11月7日(土)

復興の社会学阿部 恒之 東北大学大学院文学研究科教授

1511073abe

授業題目:[7] 被災者のマナーと災害文化

授業内容:東北の被災者の落ち着いた行動は海外から称賛された。実態はどうだったのか、また、なぜそのような行動をとれたのだろうか。災害リスクを減らすための災害文化の醸成について考える。

授業の様子:講師自身の被災体験を交えつつ、被災者のマナーと治安について独自の調査結果を基にした説明がありました。東日本大震災では被災者のマナーの良さが、海外からも称賛されました。しかし、その一方で激甚被災地では、緊急避難的な生命の危機に瀕した事情があったのかもしれませんが、略奪行為も存在しました。将来起こりうる災害で略奪行為が起こらないよう、被災者同士が支え合い助け合う「災害ユートピア」を解明し、「災害文化」として受け継ぐことが今後の課題であることを学びました。

復興の政治学塩屋 保 東北学院大学法学部教授

1511074seiji

授業題目:[9] 原子力施設事故発生時の対市民対応:緊急事態情報提示の政治過程

授業内容:東日本大震災に伴う原子力発電所の重大な事故に際して、政府による市民に対する情報提供には、大きな問題があったといわれている。この問題点の背景には、電力会社の体質だけではなく、緊急時対応の基本政策のあり方、緊急時対応常設機関のあり方、緊急時対応臨時組織の設置の仕方、各省庁の通常時および緊急時の組織過程、マスメディアの組織過程、(学会を含む)研究機関の組織過程など、多くの要因が存在している。個別の要因を確認するだけではなく、適切な情報提示はどのようなものか、適切な情報提示にはどのような条件が必要かについても検討したい。

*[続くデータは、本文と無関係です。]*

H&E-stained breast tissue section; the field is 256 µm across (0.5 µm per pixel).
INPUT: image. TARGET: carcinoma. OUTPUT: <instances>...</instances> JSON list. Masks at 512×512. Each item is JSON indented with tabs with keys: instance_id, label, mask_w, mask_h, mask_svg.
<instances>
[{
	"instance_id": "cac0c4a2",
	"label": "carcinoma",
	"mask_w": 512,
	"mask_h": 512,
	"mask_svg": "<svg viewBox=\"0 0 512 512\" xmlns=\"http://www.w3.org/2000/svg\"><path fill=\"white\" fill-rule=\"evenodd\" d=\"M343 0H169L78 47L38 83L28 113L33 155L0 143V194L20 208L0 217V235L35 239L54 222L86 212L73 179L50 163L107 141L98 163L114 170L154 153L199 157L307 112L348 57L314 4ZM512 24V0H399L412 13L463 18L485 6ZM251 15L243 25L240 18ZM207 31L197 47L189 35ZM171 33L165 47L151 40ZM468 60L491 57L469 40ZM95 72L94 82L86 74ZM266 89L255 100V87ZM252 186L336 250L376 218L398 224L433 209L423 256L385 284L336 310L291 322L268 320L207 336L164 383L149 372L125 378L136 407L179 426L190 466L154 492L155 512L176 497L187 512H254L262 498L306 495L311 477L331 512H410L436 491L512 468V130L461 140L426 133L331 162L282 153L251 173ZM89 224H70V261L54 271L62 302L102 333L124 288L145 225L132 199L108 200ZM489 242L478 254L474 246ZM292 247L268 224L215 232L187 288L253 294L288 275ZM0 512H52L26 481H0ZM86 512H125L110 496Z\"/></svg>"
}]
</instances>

授業の様子:前半は「日本における原発の歴史と対市民対応」というテーマで受講生グループより報告がありました。後半はこの報告への質疑応答をしました。正力松太郎の原子力推進一大キャンペーンや核・原子力の言葉の使いわけ等の受講生の気になるワードについて、特に盛んな議論の様子が見られました。

復興の経済学髙橋 真 尚絅学院大学総合人間科学部教授

1511075takahashi

授業題目:[8] 制度の破壊と構築

授業内容:震災を制度の破壊として捉え、新たな制度の構築(復興)に向けた道筋について、制度経済学の視点から探っていく。その際、現実の復興プロセスについても、みなさんで考えていきましょう。

授業の様子:震災直後では「想定外」という言葉が多用されたことから、震災が「制度の破壊」という側面を持っており、当時は常識が通用しない状況であったことがわかります。本授業では、その破壊された制度を復興達成可能な制度に変えるために、市民が復興計画に積極的に携わっていくための仕組み作りが必要であるということを学びました。